Update the diagram source in the listing below, replacing every "FreeSans" with "DejaVuSans" and leaving everything else unchanged. Leave the pictures out of your answer.
[Begin PROVIDED ENTRIES]
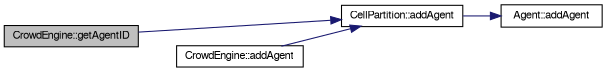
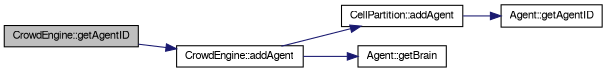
  digraph {
    rankdir=LR
    node [color=black fillcolor=white fontname=FreeSans fontsize=10 shape=record style=filled]
    edge [color=midnightblue fontname=FreeSans fontsize=10 labelfontname=FreeSans labelfontsize=10 style=solid]
    n1 [fillcolor=grey75 fontcolor=black height=0.2 label="CrowdEngine::getAgentID" width=0.4]
    n2 [height=0.2 label="CrowdEngine::addAgent" width=0.4]
    n3 [height=0.2 label="CellPartition::addAgent" width=0.4]
-   n5 [height=0.2 label="Agent::addAgent" width=0.4]
-   n1 -> n3
+   n4 [height=0.2 label="Agent::getBrain" width=0.4]
+   n5 [height=0.2 label="Agent::getAgentID" width=0.4]
+   n1 -> n2
    n2 -> n3
+   n2 -> n4
    n3 -> n5
  }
[End PROVIDED ENTRIES]
PROBLEM SOLUTION:
  digraph {
    rankdir=LR
    node [color=black fillcolor=white fontname=DejaVuSans fontsize=10 shape=record style=filled]
    edge [color=midnightblue fontname=DejaVuSans fontsize=10 labelfontname=DejaVuSans labelfontsize=10 style=solid]
    n1 [fillcolor=grey75 fontcolor=black height=0.2 label="CrowdEngine::getAgentID" width=0.4]
    n2 [height=0.2 label="CrowdEngine::addAgent" width=0.4]
    n3 [height=0.2 label="CellPartition::addAgent" width=0.4]
-   n5 [height=0.2 label="Agent::addAgent" width=0.4]
-   n1 -> n3
+   n4 [height=0.2 label="Agent::getBrain" width=0.4]
+   n5 [height=0.2 label="Agent::getAgentID" width=0.4]
+   n1 -> n2
    n2 -> n3
+   n2 -> n4
    n3 -> n5
  }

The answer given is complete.